Copper futures on COMEX drop half a percent to extend the previous day’s pullback from fortnight top to $4.29. Further, prices of benchmark three-month contract of copper on the London Metal Exchange (LME) also dropped below $9,500 by nearly 1.0% at the latest. In doing so, the red metal takes clues from firmer USD and fears of global growth, as well as chatters surrounding more production, heading into Wednesday’s European session.
Covid-led lockdowns in the world’s biggest copper consumer China join fears of economic hardships due to the skyrocketing inflation and the Russia-Ukraine offers a first-hand attack on the commodity prices.
Adding to the price-negative catalysts were the latest headlines suggesting a solution to protests at Peru’s Las Bambas copper mine. “The leader of a Peruvian indigenous community, whose protest led MMG's Las Bambas copper mine to suspend operations over a month ago, said on Tuesday that "progress" has been made toward a solution to the crisis,” said Reuters.
Elsewhere, the US Dollar Index (DXY) rises 0.27% intraday while bouncing off a four-week low to regain the 102.00 threshold.
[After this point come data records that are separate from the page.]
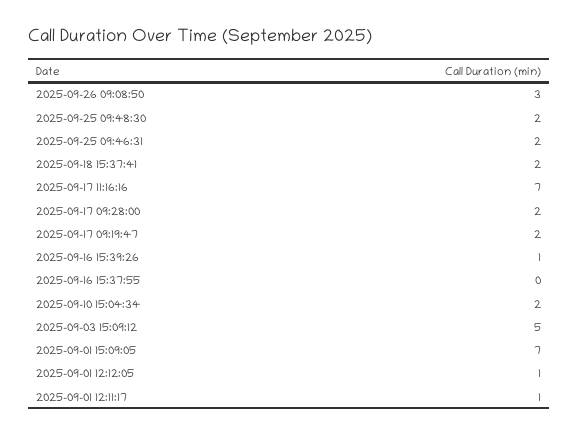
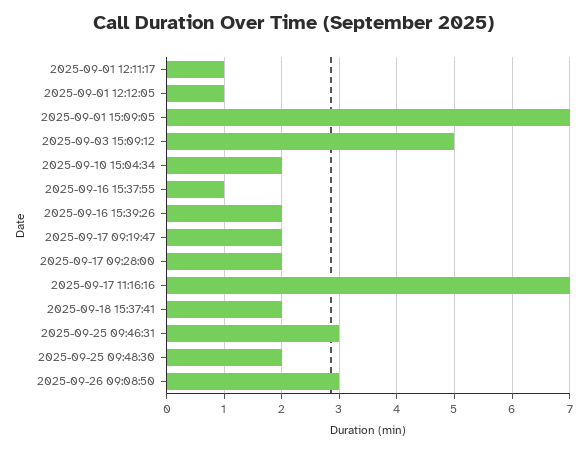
  {
    "2025-09-26 09:08:50": 3,
    "2025-09-25 09:48:30": 2,
-   "2025-09-25 09:46:31": 2,
+   "2025-09-25 09:46:31": 3,
    "2025-09-18 15:37:41": 2,
    "2025-09-17 11:16:16": 7,
    "2025-09-17 09:28:00": 2,
    "2025-09-17 09:19:47": 2,
-   "2025-09-16 15:39:26": 1,
+   "2025-09-16 15:39:26": 2,
-   "2025-09-16 15:37:55": 0,
+   "2025-09-16 15:37:55": 1,
    "2025-09-10 15:04:34": 2,
    "2025-09-03 15:09:12": 5,
    "2025-09-01 15:09:05": 7,
    "2025-09-01 12:12:05": 1,
    "2025-09-01 12:11:17": 1
  }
The DXY rebound tracks the US 10-year Treasury yields, bouncing off the monthly low while rising 0.8 basis points (bps) to 2.767%. Underlying the rebound in the yields could be the risk-negative headlines from China and North Korea, as well as the market’s preparations for the US Durable Goods Orders for April, expected 0.6% versus 1.1% prior, as well as the Federal Open Market Committee (FOMC) Minutes.
Alternatively, geopolitical fears concerning North Korea and Taiwan seem to defend the buyers but have failed so far.
Analysts at Citibank sound too bearish on copper as they said, "Recent consumption run rates imply copper and aluminum shifted into surplus globally in April." The analysts also mentioned, "It will likely take some time for the balances to tighten ... we are most bearish on nickel, then copper, and least bearish on aluminum and zinc," per Reuters.